They say AI is now filling up the content of the Internet with gaslighting posts from humans who do not exist and tweets from machines who make up stuff. Nowadays we discuss things with bots, not humans.
Question: How can I stop bots and AI machines stealing my content and using this info in a twisted fashion against humans, so the confusion continues?
@off_grid_living@twtxt.net There is not much one can do, other than avoid putting any of it on places, that get scraped frequently or engage in data harvesting, for some other purposes.
You can also check the site https://haveibeentrained.com . There you can see, if any of your images are already in the scraped datasets, used to train AI. If they are, you can request them, to be removed.

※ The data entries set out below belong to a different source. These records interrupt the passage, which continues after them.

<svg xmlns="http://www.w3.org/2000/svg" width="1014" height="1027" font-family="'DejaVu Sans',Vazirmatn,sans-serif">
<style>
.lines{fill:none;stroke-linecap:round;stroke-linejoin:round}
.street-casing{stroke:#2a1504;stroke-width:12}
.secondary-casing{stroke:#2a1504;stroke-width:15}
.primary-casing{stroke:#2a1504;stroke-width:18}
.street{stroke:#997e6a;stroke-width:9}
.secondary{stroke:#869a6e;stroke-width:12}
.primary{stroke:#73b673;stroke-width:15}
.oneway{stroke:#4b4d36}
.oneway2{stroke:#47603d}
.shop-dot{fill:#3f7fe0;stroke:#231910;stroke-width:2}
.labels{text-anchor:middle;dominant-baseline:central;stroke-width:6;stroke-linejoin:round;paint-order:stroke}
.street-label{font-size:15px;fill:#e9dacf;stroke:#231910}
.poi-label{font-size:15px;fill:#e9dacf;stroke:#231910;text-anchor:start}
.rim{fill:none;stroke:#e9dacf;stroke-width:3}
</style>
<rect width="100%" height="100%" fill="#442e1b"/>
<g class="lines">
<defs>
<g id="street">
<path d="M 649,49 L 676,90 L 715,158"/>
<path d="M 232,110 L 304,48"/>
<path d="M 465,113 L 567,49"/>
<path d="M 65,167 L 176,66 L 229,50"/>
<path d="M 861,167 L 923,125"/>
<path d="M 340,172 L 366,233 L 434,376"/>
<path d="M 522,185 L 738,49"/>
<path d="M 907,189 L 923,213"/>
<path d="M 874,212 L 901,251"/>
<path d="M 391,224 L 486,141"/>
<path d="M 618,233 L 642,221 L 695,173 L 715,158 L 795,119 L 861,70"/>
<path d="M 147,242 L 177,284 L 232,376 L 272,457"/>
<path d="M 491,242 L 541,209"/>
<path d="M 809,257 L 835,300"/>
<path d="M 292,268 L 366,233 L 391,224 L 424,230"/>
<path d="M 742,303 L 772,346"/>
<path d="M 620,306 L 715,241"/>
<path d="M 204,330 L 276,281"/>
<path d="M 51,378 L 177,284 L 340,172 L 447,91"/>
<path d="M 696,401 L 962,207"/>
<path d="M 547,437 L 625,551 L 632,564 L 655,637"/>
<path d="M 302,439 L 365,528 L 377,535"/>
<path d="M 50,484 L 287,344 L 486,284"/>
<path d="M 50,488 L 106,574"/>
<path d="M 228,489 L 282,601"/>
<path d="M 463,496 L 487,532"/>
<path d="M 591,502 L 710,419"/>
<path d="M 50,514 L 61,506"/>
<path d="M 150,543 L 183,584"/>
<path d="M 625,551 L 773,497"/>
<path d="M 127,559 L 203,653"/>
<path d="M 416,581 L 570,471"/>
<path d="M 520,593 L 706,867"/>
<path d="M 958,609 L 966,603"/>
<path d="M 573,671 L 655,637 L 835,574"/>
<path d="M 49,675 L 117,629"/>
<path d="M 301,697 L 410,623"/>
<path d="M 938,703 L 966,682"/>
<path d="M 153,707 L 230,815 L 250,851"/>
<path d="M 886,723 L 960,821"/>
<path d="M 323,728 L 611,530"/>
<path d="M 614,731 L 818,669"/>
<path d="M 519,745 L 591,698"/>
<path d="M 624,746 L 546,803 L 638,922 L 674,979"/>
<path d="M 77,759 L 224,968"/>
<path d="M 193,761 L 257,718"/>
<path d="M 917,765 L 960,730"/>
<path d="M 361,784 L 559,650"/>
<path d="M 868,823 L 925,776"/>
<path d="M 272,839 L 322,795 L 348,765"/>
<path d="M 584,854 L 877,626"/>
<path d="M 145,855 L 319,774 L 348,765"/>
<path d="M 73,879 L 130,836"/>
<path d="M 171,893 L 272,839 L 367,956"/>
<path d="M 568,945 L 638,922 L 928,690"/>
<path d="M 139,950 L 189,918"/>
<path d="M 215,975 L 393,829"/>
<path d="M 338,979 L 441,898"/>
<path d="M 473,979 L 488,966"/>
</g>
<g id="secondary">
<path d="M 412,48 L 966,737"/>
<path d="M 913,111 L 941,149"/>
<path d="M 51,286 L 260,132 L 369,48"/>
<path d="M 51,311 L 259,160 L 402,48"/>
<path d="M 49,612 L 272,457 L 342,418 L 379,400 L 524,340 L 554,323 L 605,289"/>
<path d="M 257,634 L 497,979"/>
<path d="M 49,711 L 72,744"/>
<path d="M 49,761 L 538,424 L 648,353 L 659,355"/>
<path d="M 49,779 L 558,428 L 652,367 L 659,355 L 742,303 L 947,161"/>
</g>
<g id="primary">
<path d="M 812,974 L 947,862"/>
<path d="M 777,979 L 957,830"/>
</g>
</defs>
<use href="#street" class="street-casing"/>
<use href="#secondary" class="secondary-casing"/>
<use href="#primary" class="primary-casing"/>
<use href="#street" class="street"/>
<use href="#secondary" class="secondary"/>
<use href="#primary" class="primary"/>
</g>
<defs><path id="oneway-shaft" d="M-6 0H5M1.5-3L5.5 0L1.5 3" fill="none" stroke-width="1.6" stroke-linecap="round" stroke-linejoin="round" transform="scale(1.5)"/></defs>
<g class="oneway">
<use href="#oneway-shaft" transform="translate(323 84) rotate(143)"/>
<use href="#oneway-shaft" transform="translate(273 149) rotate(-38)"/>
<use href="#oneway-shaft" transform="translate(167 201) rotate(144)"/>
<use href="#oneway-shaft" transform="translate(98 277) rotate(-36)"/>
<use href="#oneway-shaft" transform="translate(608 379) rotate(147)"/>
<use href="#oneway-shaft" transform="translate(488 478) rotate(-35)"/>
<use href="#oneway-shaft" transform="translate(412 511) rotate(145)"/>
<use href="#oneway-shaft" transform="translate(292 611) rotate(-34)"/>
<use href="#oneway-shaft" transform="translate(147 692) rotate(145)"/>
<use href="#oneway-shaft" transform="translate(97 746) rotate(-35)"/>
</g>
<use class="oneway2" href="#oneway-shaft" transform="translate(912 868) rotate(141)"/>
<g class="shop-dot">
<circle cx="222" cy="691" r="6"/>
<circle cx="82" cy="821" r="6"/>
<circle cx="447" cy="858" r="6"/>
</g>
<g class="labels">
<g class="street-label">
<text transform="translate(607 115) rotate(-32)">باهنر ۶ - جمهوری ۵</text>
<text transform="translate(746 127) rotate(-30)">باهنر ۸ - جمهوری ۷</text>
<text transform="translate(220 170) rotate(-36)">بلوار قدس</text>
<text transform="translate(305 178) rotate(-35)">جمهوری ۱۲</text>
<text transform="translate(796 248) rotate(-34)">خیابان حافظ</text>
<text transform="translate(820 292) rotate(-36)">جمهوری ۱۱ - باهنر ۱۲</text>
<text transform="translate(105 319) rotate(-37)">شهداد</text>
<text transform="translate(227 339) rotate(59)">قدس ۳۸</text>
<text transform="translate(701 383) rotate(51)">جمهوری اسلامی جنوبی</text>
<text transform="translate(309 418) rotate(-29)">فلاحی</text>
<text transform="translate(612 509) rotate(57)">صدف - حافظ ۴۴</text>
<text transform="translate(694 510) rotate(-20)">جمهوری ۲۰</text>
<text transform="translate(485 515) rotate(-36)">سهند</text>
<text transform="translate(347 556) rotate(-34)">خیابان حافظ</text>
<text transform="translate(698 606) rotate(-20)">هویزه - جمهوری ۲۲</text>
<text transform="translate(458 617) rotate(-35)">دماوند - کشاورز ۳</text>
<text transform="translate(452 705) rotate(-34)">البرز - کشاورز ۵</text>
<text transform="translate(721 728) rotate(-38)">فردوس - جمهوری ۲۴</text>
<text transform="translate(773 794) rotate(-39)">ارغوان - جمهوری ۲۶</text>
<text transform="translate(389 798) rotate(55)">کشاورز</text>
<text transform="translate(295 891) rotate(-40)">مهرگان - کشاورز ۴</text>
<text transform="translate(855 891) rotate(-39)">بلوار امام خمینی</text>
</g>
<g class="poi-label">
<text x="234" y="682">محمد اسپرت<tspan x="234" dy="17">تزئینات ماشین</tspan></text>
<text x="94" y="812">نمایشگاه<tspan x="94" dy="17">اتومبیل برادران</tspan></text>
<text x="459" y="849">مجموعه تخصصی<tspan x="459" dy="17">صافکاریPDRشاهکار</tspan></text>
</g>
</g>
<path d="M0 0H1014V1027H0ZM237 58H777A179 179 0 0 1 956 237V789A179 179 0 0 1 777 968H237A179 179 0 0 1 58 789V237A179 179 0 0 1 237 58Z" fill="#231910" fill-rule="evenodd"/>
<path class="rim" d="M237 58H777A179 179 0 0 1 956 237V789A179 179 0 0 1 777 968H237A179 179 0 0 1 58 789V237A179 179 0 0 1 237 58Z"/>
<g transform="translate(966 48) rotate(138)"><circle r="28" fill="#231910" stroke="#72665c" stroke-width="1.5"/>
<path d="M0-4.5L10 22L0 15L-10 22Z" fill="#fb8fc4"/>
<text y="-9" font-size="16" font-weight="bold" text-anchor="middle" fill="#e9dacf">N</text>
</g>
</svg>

@off_grid_living@twtxt.net No problem. The dataset the site searches, is only comprised of images, with very detailed text descriptions attached to them, as that’s something all images used for AI training need. Therefore I think this site works more based on those descriptions, than it does recognizing the text on the images themselves. 🤔
@prologic@twtxt.net Google scanned all kind of books, to improve their search results - letting people find books and studies, based on any of the text in them, while not having the content of the books freely available, for obvious legal reasons.
Despite only doing that, it still resulted in a big lawsuit, that dragged on forever, then settled, only to be brought back to court again. Eventually Google won, more or less because their service did more good, than harm, for both book sales and people looking for books to do book things with.
This case was also recently brought up by many, when some artists filed a class-action lawsuit against Stable Diffusion and Midjourney, for their AI, trained, using copyrighted images.
This is just a “brief” and maybe not entirely accurate summary, mostly based on this stream, by Uncivil Law, who is a real lawyer and surely more qualified to talk about this, than I am: https://www.youtube.com/live/CwTWwvLRdeo
@off_grid_living@twtxt.net There is a difference, between scraped data, used for AI training and the advertising companies, who track your behavior online, across sites, to better target you, with more relevant advertisements. These tools also give companies that use this technology, statistics about how people use their sites, so they can deduce, what needs to be changed, to increase their profits - but no AI is involved in any of that yet.
There might not be much one can do, to prevent what they publish online, from being scraped, to make some AI, but you can fight against targeted advertising and corporate analytic, by hardening your browser.
I think it’s best to combine things like: Using adblockers, scriptblockers/filters, incognito modes, settings that delete everything, when the browser is closed, not allowing unnecessary cookies, logging out of services, right after you’re done using them (unless you are sure, they don’t track you).
There are more extreme measures too, but those are a bit of an overkill, for normal web browsing, in my opinion.
@off_grid_living@twtxt.net By more extreme measures, I meant the things, that Tor browser does. For all that is holy, or unholy, please don’t ever return to Internet Explorer - it has destroyed the sanity of enough web developers as is, we can’t risk it’s user numbers ever increasing - never!